In a book I picked up recently called “Toxic Parents” by Dr. Susan Forward, it talks about 7 kinds of toxic parents. In the introduction, she wrote something that immediately stuck out to me:

When these children become adults, they continue to bear these burdens of guilt and inadequacy, making it extremely difficult for them to develop a positive self-image. The resulting lack of confidence and self-worth can in turn color every aspect of their lives.

Yikes. No wonder I was having issues. She goes on in her book to say that no matter how our parents’ actions affected our lives in the here and now, we have the choice to not let it all affect our future. That was all I needed to hear was that I have the choice to change it. The choice to not see myself as a weak little girl who was constantly being driven into the ground. I could begin to see myself as something I never have before; that I am enough. I’m worth it. And that I’m not who I was.

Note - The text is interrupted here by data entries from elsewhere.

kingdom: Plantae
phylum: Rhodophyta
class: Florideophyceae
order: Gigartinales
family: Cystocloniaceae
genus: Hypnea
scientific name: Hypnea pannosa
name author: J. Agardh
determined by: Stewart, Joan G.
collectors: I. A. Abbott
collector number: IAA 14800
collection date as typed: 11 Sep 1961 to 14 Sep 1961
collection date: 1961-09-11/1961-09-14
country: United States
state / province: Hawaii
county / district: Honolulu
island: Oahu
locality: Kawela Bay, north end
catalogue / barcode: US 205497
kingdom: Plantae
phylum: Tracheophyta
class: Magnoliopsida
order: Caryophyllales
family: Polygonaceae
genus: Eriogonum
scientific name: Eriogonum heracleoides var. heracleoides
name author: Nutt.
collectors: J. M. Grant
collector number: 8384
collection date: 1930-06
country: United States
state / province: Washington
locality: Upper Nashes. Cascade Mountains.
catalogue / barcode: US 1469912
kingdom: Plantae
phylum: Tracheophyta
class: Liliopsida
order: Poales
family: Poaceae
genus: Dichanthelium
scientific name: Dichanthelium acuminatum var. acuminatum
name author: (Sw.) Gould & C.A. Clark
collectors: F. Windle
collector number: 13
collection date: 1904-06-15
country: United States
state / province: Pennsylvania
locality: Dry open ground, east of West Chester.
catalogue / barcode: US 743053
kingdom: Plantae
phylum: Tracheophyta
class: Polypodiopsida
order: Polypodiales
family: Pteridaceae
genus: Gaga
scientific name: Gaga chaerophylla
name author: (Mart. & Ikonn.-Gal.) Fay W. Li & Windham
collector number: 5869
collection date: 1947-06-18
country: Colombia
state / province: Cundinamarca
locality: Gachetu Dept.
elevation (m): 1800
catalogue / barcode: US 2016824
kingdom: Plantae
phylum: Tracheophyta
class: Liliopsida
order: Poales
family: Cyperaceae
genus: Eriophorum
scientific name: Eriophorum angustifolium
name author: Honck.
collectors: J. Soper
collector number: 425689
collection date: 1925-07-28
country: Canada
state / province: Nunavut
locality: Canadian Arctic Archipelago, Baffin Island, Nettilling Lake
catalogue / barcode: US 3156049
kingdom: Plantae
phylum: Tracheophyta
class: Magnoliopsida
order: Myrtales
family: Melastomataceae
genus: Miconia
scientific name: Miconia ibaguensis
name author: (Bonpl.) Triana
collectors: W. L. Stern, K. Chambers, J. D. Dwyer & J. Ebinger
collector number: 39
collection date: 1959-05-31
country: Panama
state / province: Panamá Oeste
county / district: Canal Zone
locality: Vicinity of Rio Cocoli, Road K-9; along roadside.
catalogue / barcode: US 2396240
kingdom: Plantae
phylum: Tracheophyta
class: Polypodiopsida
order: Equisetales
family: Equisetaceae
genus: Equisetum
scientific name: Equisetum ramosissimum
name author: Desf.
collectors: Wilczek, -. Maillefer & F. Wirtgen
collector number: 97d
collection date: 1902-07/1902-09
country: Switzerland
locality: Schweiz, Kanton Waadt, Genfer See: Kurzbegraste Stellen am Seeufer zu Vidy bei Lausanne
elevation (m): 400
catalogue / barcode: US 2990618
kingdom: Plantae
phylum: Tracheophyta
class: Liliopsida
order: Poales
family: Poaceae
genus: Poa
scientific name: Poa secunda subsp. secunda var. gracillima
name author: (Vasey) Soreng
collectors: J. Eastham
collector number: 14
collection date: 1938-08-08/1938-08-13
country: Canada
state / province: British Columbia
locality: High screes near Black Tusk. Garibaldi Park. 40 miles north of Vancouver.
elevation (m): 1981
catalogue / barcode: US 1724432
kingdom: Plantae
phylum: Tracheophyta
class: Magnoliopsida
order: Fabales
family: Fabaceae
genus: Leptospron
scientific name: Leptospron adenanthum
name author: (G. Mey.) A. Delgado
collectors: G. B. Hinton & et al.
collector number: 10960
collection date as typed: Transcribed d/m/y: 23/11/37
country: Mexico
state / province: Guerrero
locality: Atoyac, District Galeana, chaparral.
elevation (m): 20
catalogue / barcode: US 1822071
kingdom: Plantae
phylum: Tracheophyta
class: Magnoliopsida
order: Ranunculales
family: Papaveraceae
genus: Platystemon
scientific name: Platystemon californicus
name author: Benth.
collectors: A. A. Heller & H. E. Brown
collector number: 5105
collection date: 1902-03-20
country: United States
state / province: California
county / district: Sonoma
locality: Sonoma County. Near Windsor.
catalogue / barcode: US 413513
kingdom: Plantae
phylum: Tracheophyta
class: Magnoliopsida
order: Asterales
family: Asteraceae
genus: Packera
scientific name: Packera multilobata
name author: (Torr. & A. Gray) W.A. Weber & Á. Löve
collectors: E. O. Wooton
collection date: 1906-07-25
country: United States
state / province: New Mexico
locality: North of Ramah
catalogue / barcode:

I say all of this to show you how much taking a step back and evaluating is necessary. That slowing down is needed. The dishes can wait. The kids can wait. Your hubby can, and will, wait. Your mental health matters most. Taking time each week for a breath of air is needed. Someone once said something very wise to me that rings true. “You cannot pour out what you do not already possess.” It all makes sense why I was having trouble balancing everything; I had no balance in myself!

scary cliff
One of my favorite quiet places so far: Sitting on the edge of a cliff in Yosemite.

Maybe you enjoy the coffee shop, the gym, the library, walking somewhere quiet. Find your niche. Something that makes you happy and intentionally causes you to slow down. Mine is waking up about an hour before my family and spending time with God and in my Bible. This may not be right for all of you but, this is what helps me find my peace and self-worth. For the sake of your mental health and well-being, do something for just you. Your family needs the best version of you.

What makes you happy and feel valued?